SEOUL - Earlier this week, a U.S. Army Brigadier General Neil Tolley stirred controversy this week with comments about American and South Korean military operations in North Korea. On Wednesday, General Tolley said he had been unclear in his comments about possible U.S. operations, and said that "at no time have we sent special operations forces into North Korea."

There are concerns about the ramifications of what the leader of the U.S. special operations command in South Korea said at a panel discussion in Tampa, Florida, on May 22.

Brigadier General Neil Tolley, to an audience of hundreds of people at the Special Operations Forces Industry conference, discussed the challenges the United States faces determining what is inside North Korea's many secret tunnels.

Freelance combat reporter and technology writer David Axe was among those listening to the general.

"He was describing the utility of human intelligence on the ground in North Korea. He was describing it as though it were actually happening right now," said Axe. "He since has walked that back to say that he was speaking hypothetically, although he didn't say at the time he was speaking hypothetically."

Another person who attended the panel discussion said he heard the same thing and a partial transcript corroborates Axe’s recollection.

“Without going into too much detail on our war plans, we send ROK [South Korean] soldiers, Koreans, to the North and U.S. soldiers, to do the old special reconnaissance mission" Tolley said during the discussion. "We used to do it in the 80's in Europe. It’s roughly the same kind of thing.”

If true, such cross-border operations would be a violation of the 1953 armistice that brought to a halt the three-year Korean War. Still, Axe says he did not realize the apparent significance of the general's remark at the time he wrote his story.

"I thought it was interesting. I hadn't heard that before, but I wasn't shocked by it because I've encountered U.S. special forces all over the world, in some places where their presence is not widely known or known publicly at all. It seemed kind of obvious they would be in North Korea," he stated.

Axe's report was published on Monday by the Japan-based online publication The Diplomat. In it, he also asserted U.S. special forces were “parachuting” into North Korea to spy on extensive underground military facilities. It prompted an unequivocal denial from U.S. Forces Korea, which insisted the quote was “made up."

The Diplomat then pulled Axe's blog post, acknowledging the possibility that the general was speaking about future war plans, not current operations.

Pentagon spokesman George Little reiterated to reporters at Tuesday's regular briefing that General Tolley was misquoted.

"My understanding is that the general's comments were contorted, distorted, misreported and that there is in no way any substance to the assertion," Little stated. "Again, that was misreported that there are U.S. boots on the ground in North Korea. That is simply incorrect."

North Korea has repeatedly violated the terms of the truce, over the years. The North sent commandos into South Korea repeatedly in decades past, with sometimes tragic consequences for both the infiltrators and South Korean civilians.

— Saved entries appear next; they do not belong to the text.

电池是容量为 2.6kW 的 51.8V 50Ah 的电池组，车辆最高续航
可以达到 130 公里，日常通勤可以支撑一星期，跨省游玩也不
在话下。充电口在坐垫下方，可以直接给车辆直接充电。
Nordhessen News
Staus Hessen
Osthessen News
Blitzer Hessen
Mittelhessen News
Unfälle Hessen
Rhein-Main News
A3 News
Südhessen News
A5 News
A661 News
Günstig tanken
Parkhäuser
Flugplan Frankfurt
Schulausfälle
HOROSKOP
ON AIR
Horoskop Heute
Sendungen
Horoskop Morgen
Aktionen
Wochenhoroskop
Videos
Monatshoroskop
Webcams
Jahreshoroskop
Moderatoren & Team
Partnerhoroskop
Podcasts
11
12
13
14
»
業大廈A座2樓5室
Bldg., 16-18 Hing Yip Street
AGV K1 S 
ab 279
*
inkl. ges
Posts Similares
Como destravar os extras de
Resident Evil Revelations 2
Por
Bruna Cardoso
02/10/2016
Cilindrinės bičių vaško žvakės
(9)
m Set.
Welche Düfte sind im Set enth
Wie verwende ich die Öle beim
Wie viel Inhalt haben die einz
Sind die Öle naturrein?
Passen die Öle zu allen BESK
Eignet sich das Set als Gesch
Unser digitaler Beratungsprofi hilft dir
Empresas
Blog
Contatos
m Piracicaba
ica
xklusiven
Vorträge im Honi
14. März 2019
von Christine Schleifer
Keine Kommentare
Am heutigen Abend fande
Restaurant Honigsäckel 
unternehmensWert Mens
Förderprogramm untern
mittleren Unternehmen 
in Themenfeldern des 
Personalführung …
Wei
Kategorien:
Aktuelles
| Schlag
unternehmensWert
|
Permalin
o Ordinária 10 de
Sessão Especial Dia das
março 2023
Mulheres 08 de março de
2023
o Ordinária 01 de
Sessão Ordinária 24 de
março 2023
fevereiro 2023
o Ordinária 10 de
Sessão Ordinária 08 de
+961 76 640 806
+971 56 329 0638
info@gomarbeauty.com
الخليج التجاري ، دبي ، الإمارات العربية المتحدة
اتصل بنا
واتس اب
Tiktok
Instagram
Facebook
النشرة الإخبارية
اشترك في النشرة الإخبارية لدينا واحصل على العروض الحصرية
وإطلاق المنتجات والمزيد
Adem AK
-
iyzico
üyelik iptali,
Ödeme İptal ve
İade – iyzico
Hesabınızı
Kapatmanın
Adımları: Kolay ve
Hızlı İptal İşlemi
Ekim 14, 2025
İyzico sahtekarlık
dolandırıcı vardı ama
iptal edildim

There are far fewer reports of violations from the South Korean or American side. In February of this year, during a defense committee hearing, a member of South Korea's National Assembly, Lee Jin-sam, made a stunning revelation. Lee claimed that in 1967 he was part of a secret mission that infiltrated the North, killing 33 enemy soldiers and sabotaging dozens of facilities.

The Kookmin Daily newspaper quotes a defense ministry official saying South Korean forces have not been involved in any such operations since 1972.

But a spokesman for the defense ministry in Seoul who handles international media inquiries says he cannot confirm that information.

A U.S. military veteran has written of his participation in five secret Marine Corps missions after the armistice to find and rescue fellow service members still held by the North Koreans. In the book, The Untold Experiences of a Navy Corpsman, C. Gilbert Lowery claims U.S. Marine reconnaissance patrol teams in the North freed 26 prisoners of war.

General Tolley's comment last week raised speculation about whether contemporary U.S. special forces covertly infiltrate the North. Most analysts consider that highly implausible because of the great risks of such missions compared to their scant potential intelligence gains.

Nevertheless some Asia watchers, such as Chris Nelson of Samuels International Associates, are expressing concern. Writing in his influential Nelson Report he accuses Tolley of “proving the adage 'loose lips sink ships...this time with potentially deadly consequences.”

Nelson worries that the comment - even if it was a hypothetical - could be used by North Korea's leadership “grasping at any excuse for some kind of military 'response'” to perceived American and South Korean provocations.

At his home in South Carolina, reporter Axe says this is one story he no longer cares to pursue.

"I'm bewildered and I regret diving into waters that are far deeper than I had ever imagined," he said.

Axe says he has resigned as a contributor to the online publication which carried his controversial blog post.